De bevolking van Birma kan niet meer openlijk weerstand bieden. De repressie is op hen neergekomen als een blok lood. Wij moeten de fakkel overnemen en hun strijd verder zetten. Het is vooral de taak van de internationale gemeenschap om moedig tussenbeide te komen en geen vriendjespolitiek te voeren om de eigen belangen veilig te stellen.
17 oktober is de Werelddag van verzet tegen extreme armoede. Veel redevoeringen, maar weinig veranderingen. Kan de armoede uitgeroeid worden? Er zal altijd armoede zijn?
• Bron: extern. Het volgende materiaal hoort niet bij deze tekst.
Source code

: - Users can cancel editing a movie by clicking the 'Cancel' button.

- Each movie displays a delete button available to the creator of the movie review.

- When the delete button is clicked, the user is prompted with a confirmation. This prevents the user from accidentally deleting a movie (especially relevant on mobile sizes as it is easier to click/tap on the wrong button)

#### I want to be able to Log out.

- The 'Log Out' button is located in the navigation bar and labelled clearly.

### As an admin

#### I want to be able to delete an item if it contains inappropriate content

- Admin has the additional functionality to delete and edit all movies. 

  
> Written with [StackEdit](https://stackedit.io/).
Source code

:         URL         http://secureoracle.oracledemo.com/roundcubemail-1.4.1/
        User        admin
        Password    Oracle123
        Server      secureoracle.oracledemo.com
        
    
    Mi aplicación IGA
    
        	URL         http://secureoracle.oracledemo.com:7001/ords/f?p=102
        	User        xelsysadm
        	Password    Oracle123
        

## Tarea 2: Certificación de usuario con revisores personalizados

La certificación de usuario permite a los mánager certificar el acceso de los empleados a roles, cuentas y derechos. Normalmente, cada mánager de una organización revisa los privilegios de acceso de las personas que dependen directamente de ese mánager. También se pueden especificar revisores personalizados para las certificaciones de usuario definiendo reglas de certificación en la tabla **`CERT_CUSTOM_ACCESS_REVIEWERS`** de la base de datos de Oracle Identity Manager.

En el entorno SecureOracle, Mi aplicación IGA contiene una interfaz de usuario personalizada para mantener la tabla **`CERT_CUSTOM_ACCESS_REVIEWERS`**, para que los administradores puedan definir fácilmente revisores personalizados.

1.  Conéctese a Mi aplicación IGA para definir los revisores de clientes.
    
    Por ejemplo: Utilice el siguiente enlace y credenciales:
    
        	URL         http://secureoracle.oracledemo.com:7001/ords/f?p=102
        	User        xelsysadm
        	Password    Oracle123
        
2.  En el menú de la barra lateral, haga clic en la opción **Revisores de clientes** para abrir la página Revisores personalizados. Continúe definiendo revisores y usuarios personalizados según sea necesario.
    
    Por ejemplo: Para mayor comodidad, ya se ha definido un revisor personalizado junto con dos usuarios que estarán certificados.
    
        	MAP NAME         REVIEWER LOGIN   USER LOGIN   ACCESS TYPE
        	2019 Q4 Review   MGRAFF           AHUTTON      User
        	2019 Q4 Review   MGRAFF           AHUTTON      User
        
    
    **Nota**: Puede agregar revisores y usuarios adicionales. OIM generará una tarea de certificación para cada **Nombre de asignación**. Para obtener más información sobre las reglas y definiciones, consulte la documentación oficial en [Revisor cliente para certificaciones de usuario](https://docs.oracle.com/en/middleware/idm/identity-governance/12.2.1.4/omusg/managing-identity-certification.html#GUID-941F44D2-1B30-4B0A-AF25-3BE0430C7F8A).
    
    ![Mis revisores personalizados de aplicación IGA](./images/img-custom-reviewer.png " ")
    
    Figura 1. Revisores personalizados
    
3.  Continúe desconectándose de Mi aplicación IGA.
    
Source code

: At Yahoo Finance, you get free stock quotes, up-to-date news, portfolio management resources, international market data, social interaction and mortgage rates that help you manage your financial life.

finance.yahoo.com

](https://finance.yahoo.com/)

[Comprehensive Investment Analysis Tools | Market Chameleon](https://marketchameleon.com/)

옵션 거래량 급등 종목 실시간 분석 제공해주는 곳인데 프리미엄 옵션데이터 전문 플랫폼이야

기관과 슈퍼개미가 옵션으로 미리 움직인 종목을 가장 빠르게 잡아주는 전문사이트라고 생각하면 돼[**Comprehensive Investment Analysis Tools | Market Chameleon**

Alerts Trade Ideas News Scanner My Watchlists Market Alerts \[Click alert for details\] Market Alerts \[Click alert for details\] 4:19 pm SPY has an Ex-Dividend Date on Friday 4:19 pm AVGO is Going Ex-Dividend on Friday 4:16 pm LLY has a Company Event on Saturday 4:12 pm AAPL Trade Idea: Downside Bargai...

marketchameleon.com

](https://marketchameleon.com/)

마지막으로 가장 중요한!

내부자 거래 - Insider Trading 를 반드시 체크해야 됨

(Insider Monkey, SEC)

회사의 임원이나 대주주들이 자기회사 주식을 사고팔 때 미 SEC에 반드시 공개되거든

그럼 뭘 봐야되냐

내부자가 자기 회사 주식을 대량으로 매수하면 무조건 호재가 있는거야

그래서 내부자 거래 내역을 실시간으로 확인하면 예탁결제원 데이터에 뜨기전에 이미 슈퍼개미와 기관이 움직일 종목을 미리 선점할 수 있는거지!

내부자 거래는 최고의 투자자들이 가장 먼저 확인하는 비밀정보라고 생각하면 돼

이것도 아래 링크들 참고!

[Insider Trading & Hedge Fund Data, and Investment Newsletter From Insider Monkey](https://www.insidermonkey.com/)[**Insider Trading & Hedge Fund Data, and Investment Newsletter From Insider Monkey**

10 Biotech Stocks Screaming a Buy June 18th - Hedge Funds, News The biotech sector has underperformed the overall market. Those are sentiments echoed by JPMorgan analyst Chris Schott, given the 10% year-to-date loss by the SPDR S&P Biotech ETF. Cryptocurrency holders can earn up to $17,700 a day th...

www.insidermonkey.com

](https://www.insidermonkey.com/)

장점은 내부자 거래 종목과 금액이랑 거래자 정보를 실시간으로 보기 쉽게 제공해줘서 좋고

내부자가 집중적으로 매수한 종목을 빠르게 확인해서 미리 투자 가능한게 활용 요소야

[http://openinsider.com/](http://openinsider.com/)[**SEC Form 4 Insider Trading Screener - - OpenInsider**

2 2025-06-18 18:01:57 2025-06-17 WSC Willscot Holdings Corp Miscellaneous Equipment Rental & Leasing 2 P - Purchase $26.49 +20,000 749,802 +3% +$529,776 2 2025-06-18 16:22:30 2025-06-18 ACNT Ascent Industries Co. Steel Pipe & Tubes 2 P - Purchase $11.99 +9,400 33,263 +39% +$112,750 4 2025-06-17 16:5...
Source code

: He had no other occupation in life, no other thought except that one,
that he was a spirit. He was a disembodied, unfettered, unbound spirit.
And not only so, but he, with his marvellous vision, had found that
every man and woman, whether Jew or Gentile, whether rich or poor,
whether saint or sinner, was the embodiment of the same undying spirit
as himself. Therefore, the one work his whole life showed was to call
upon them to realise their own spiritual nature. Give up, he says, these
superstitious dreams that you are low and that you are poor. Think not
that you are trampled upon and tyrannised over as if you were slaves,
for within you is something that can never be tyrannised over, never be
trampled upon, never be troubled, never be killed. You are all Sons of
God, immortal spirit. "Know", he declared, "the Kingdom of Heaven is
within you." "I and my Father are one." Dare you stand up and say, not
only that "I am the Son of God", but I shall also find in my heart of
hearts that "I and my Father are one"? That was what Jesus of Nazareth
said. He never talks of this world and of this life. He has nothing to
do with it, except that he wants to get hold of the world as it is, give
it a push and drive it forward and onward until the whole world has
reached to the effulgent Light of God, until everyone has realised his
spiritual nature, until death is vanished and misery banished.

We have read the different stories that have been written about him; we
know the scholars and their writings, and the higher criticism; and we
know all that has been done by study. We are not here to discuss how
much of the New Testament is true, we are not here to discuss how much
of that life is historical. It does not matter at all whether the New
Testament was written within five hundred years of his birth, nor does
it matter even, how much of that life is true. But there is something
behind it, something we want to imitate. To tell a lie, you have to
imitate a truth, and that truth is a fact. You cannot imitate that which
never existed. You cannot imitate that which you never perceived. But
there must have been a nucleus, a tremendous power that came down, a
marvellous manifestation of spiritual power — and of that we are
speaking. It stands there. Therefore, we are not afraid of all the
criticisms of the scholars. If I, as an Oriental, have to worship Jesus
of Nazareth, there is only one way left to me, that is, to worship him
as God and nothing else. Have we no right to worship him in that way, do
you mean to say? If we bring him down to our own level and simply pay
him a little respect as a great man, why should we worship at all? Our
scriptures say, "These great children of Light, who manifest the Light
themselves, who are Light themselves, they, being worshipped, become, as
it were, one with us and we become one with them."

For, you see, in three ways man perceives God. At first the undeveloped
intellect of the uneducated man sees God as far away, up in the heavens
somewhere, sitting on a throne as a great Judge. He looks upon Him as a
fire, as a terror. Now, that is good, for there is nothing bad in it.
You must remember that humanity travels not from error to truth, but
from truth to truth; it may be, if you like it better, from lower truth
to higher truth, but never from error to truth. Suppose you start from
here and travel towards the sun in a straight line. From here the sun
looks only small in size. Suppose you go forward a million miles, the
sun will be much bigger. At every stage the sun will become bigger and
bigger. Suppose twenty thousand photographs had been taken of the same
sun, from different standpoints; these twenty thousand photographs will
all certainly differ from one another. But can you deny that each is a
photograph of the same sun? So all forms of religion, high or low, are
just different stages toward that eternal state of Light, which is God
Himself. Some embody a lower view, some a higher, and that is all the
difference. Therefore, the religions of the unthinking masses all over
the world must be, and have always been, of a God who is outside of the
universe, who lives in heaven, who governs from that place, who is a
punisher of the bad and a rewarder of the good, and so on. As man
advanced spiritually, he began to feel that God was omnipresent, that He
Op 17 oktober krijgen verenigingen die strijden tegen de armoede de kans om het woord te nemen, er vinden bijeenkomsten plaats, het staatshoofd mengt zich in het debat. Scholen nemen initiatieven om de jongeren te sensibiliseren. Het bewustzijn groeit, men begrijpt dat de toekomst afhangt van de solidariteit. Dat is positief, maar het volstaat niet.
Hoe kan het dat er in onze landen nog gezinnen zijn die op straat wonen bij gebrek aan huisvesting? Dat studenten in Parijs geen logement vinden en verplicht zijn leegstaande panden te kraken? Er is geen politieke wil om deze problemen op te lossen; jaar na jaar blijven ze aanslepen.
De wetten van de markt, de corruptie, en onrechtvaardige praktijken gooien mensen in de armoede en houden de sociale kloof in stand. We zullen altijd moeten strijden.
In november zal in de VS een internationale ontmoeting plaatsvinden om in het Midden-Oosten een nieuw vredesoffensief te lanceren. Mogen we hopen dat een Palestijnse staat ooit het licht ziet?
Een leefbare Palestijnse staat is niet voor morgen, denk ik. Met het voorbijgaan van de jaren wordt een Palestijnse staat minder en minder waarschijnlijk. Men voert een politiek van de voldongen feiten: de Bezette Gebieden blijven, de bouw van de muur gaat voort, de Westelijke Jordaanoever is bezaaid met nederzettingen die zich altijd maar verder uitbreiden, de blokkade in de Gazastrook is nog versterkt, de Palestijnen kunnen zich nog altijd niet vrij verplaatsen. Van de tienduizend Palestijnse gevangenen kwamen er slechts enkele honderden vrij. En wat vooral kwaad bloed zet: zal men op deze conferentie de verdeling van Jeruzalem aansnijden? Hoe kan men, in de actuele omstandigheden, terugkeren tot de grenzen van 1967?
Het is duidelijk: op het terrein is er niets aan het bewegen waardoor de vrede kansen zou kunnen krijgen.